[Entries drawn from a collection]
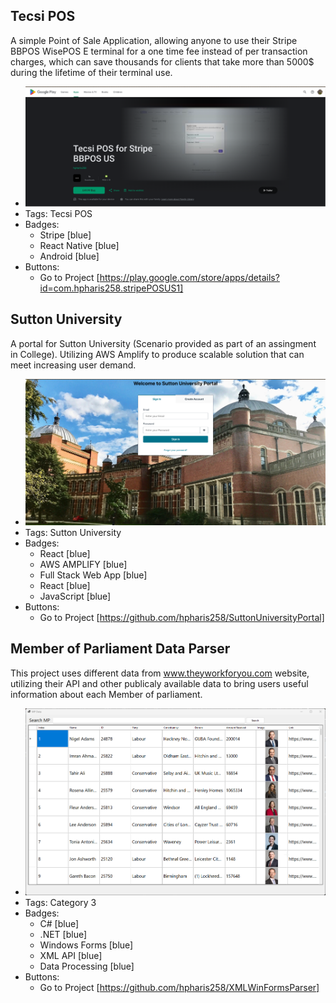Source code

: ## Tecsi POS
A simple Point of Sale Application, allowing anyone to use their Stripe BBPOS WisePOS E terminal for a one time fee instead of per transaction charges, which can save thousands for clients that take more than 5000$ during the lifetime of their terminal use.
- ![600x200](../assets/project1.png)
- Tags: Tecsi POS
- Badges:
  - Stripe [blue]
  - React Native [blue]
  - Android [blue]
- Buttons:
  - Go to Project [https://play.google.com/store/apps/details?id=com.hpharis258.stripePOSUS1]

## Sutton University
A portal for Sutton University (Scenario provided as part of an assingment in College). Utilizing AWS Amplify to produce scalable solution that can meet increasing user demand. 
- ![600x200](../assets/Project2.png)
- Tags: Sutton University
- Badges:
  - React [blue]
  - AWS AMPLIFY [blue]
  - Full Stack Web App [blue]
  - React [blue]
  - JavaScript [blue]
- Buttons:
  - Go to Project [https://github.com/hpharis258/SuttonUniversityPortal]

## Member of Parliament Data Parser
This project uses different data from www.theyworkforyou.com website, utilizing their API and other publicaly available data to bring users useful information about each Member of parliament. 
- ![600x200](../assets/project3.png)
- Tags: Category 3
- Badges:
  - C# [blue]
  - .NET [blue]
  - Windows Forms [blue]
  - XML API [blue]
  - Data Processing [blue]
- Buttons:
  - Go to Project [https://github.com/hpharis258/XMLWinFormsParser]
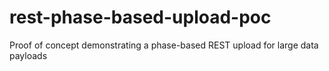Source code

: # rest-phase-based-upload-poc
Proof of concept demonstrating a phase-based REST upload for large data payloads

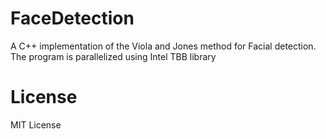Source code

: # FaceDetection

A C++ implementation of the Viola and Jones method for Facial detection. 
The program is parallelized using Intel TBB library

# License

MIT License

§ Instructions to follow: Turn the lines above into a JSON list of strings, one string per line, skipping blank lines and leaving the pictures out.

§ Answer box:
[
  "Source code",
  ": ## Tecsi POS",
  "A simple Point of Sale Application, allowing anyone to use their Stripe BBPOS WisePOS E terminal for a one time fee instead of per transaction charges, which can save thousands for clients that take more than 5000$ during the lifetime of their terminal use.",
  "- ![600x200](../assets/project1.png)",
  "- Tags: Tecsi POS",
  "- Badges:",
  "  - Stripe [blue]",
  "  - React Native [blue]",
  "  - Android [blue]",
  "- Buttons:",
  "  - Go to Project [https://play.google.com/store/apps/details?id=com.hpharis258.stripePOSUS1]",
  "## Sutton University",
  "A portal for Sutton University (Scenario provided as part of an assingment in College). Utilizing AWS Amplify to produce scalable solution that can meet increasing user demand. ",
  "- ![600x200](../assets/Project2.png)",
  "- Tags: Sutton University",
  "- Badges:",
  "  - React [blue]",
  "  - AWS AMPLIFY [blue]",
  "  - Full Stack Web App [blue]",
  "  - React [blue]",
  "  - JavaScript [blue]",
  "- Buttons:",
  "  - Go to Project [https://github.com/hpharis258/SuttonUniversityPortal]",
  "## Member of Parliament Data Parser",
  "This project uses different data from www.theyworkforyou.com website, utilizing their API and other publicaly available data to bring users useful information about each Member of parliament. ",
  "- ![600x200](../assets/project3.png)",
  "- Tags: Category 3",
  "- Badges:",
  "  - C# [blue]",
  "  - .NET [blue]",
  "  - Windows Forms [blue]",
  "  - XML API [blue]",
  "  - Data Processing [blue]",
  "- Buttons:",
  "  - Go to Project [https://github.com/hpharis258/XMLWinFormsParser]",
  "Source code",
  ": # rest-phase-based-upload-poc",
  "Proof of concept demonstrating a phase-based REST upload for large data payloads",
  "Source code",
  ": # FaceDetection",
  "A C++ implementation of the Viola and Jones method for Facial detection. ",
  "The program is parallelized using Intel TBB library",
  "# License",
  "MIT License"
]